0

In Scala, I have a sequence val test : Seq[String] = Seq("table","bag","chair","chair")

I want to generate all the combinations of the above sequence, with order being important, and also count the times that combination is present in the sequence. i.e. (table,bag,1), (table,chair,2), (bag,table,1), (bag,chair,2), (chair,table,1), (chair,bag,2).
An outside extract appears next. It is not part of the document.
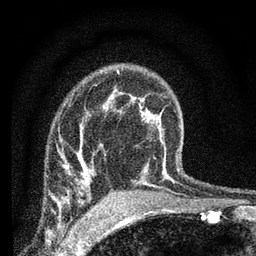
Breast MRI (dynamic contrast-enhanced), one axial slice. Position 50 of 66 along the scan axis. Cropped to one breast. Dynamic contrast-enhanced series, time point 2 of 7 at this slice position (early post-contrast). 3 T. TE 2.2 ms, TR 6.8 ms. 2.4 mm slice thickness. 256 × 256 image matrix. Female patient.
Outlined on this slice (semi-automatic segmentation, software-assisted and operator-edited):
- enhancing-tissue mask used for the functional tumour volume (all voxels passing the contrast-enhancement thresholds inside the analysis volume; usually the tumour): bounding box [x1, y1, x2, y2] px = [64, 164, 94, 181]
Also, I don't need to consider the combination of same element i.e. (chair,chair) has to be ignored. How could I do this?

Jeet Banerjee
  • 194
  • 2
  • 2
  • 12
  • you can use subsets method for this purpose and then filter which has length 2. – Raman Mishra Oct 22 '18 at 17:38
  • 1
    Why is `(bag,chair,2)` but `(chair,bag,1)`? If "chair" is in the sequence twice shouldn't every combination with "chair" come up with 2? – jwvh Oct 22 '18 at 17:41
  • Yeah, it is better to consider `(chair,bag,2)` – Jeet Banerjee Oct 22 '18 at 17:43
  • @RamanMishra if I use subset, then `(table, bag)` and `(bag,table)` becomes same, but I want to keep it different – Jeet Banerjee Oct 22 '18 at 17:47
  • @JeetBanerjee table, chair, 2 and chair, table, 1 why? – Raman Mishra Oct 22 '18 at 17:58
  • So question, what is the result you want for `val seq = Seq("One", "One", "Two", "Two")`? `List((One,Two,4), (Two,One,4))`? – Daniel Hinojosa Oct 22 '18 at 22:11
  • Also what is the result that you want for `Seq("One", "Two", "Two", "Two", "Two", "Three")`? Is it `List((One,Two,4), (One,Three,1), (Two,Three,4), (Three,Two,4), (Two,One,4), (Three,One,1))`? – Daniel Hinojosa Oct 22 '18 at 22:16
  • @jeet.. I have the answer for the other question that you posted today..53281994/spark-scala-variable-window-range-over-a-dataframe it was closed by community.. please raise a new question and I'll share the answer – stack0114106 Nov 13 '18 at 14:36
  • @stack0114106 hey thanks, but I found the answer to that question. [This](https://stackoverflow.com/questions/42448564/spark-sql-window-function-with-complex-condition) question was similar and I understood the proper approach to use spark sql window. – Jeet Banerjee Nov 13 '18 at 14:48

2 Answers2

0

you can do it like this:

val ans: Seq[(String, String)] = for {
    a <- test
    b <- test
    if a != b
  } yield {
      (a, b)
  }

    val result: Iterator[(String, String, Int)] = ans.groupBy(identity).mapValues(_.length).toIterator.map{
    case ((key, value), frequency)=> (key, value, frequency)
  }

  result1.foreach(println)

output

(bag,table,1)
(table,chair,2)
(chair,table,2)
(chair,bag,2)
(bag,chair,2)
(table,bag,1)
Raman Mishra
  • 2,635
  • 2
  • 15
  • 32
0

If you think about it, the count for any combination (pairing) is the count of the 1st element times the count of the 2nd element.

val ws = Seq("table","bag","chair","chair")
val count = ws.groupBy(identity).mapValues(_.length)
val result = ws.distinct.combinations(2).flatMap{ case Seq(a,b) =>
    val comboCount = count(a) * count(b)
    Seq((a,b,comboCount), (b,a,comboCount))
}
jwvh
  • 50,871
  • 7
  • 38
  • 64